2. ADLİ YARDIMIN KOŞULLARI
Bir kişinin adli yardımdan faydalanabilmesi için Hukuk Muhakemeleri Kanunu'nda öngörülen koşulların tamamının bir arada bulunması gerekmektedir. Bu koşullar şunlardır:
a. Mali Yetersizlik: Adli yardım talebinde bulunan gerçek veya tüzel kişinin, kendisi ve ailesinin geçimini önemli ölçüde zor duruma düşürmeksizin, gerekli olan yargılama veya takip giderlerini kısmen veya tamamen ödeme gücünden yoksun olmasıdır (HMK m. 334/1). Bu koşul, adli yardımın temelini oluşturur (Bkz. İşbu Dilekçe, Başlangıç Beyanı). Değerlendirme yapılırken yalnızca başvuranın beyan ettiği gelir değil; taşınır, taşınmaz malvarlığı, banka hesapları, düzenli giderleri, bakmakla yükümlü olduğu kişiler gibi tüm ekonomik ve sosyal durumu bir bütün olarak ele alınır (Bkz. İşbu Dilekçe, Bölüm C: Diğer Bilgiler). Kamu yararına çalışan dernek ve vakıflar da, iddia ve savunmalarında haklı göründükleri ve mali yönden yetersiz oldukları takdirde adli yardımdan yararlanabilirler (HMK m. 334/3).
b. Haklılık İhtimali: Talep sahibinin, iddia ve savunmasında veya geçici hukuki korunma talebinde "açıkça dayanaktan yoksun" olmamasıdır (HMK m. 334/1). Mahkeme, bu aşamada davanın esasına girerek detaylı bir delil değerlendirmesi yapmaz; ancak talebin veya savunmanın ciddiye alınabilir nitelikte olduğunu, hukuki bir temele dayandığını ve az da olsa bir başarı şansı taşıdığını gösteren emarelerin bulunmasını arar.

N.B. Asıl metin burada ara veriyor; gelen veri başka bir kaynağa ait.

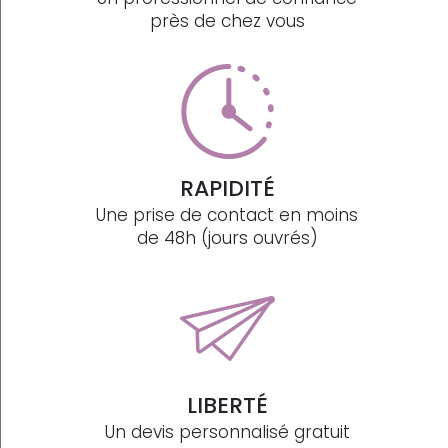
près de chez vous
RAPIDITÉ
Une prise de contact en moins
de 48h (jours ouvrés)
LIBERTÉ
Un devis personnalisé gratuit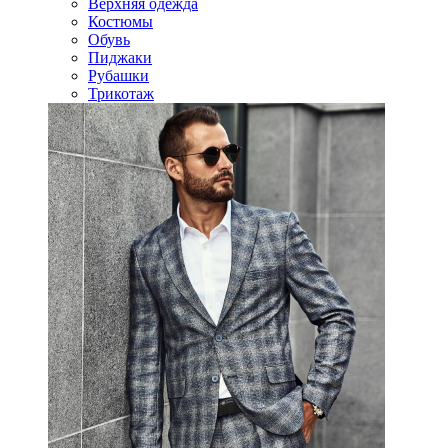
Верхняя одежда
Костюмы
Обувь
Пиджаки
Рубашки
Трикотаж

Başvuranın, talebinin dayandığı olguları özetlemesi, mahkemenin bu ilk değerlendirmeyi yapmasına olanak tanır (Bkz. İşbu Dilekçe, Bölüm A: Talebe Konu Olayın Özeti).
c. Talep: Adli yardım, talep üzerine mahkeme tarafından karara bağlanan bir hukuki imkandır; mahkemece kendiliğinden (re'sen) adli yardım kararı verilemez (Bkz. İşbu Dilekçe, Talep Bölümü). Talep, asıl dava veya takip talebiyle birlikte yahut yargılama devam ederken ilgili mahkemeden veya icra dairesinden istenebilir (HMK m. 336/1). Kanun yollarına başvuru sırasında adli yardım talebi ise bölge adliye mahkemesine veya Yargıtay'a yapılır (HMK m. 336/4). Acele hallerde, örneğin ihtiyati tedbir veya ihtiyati haciz gibi geçici hukuki koruma taleplerinde, dava açılmadan önce de ilgili mahkemeden adli yardım talep edilebilir.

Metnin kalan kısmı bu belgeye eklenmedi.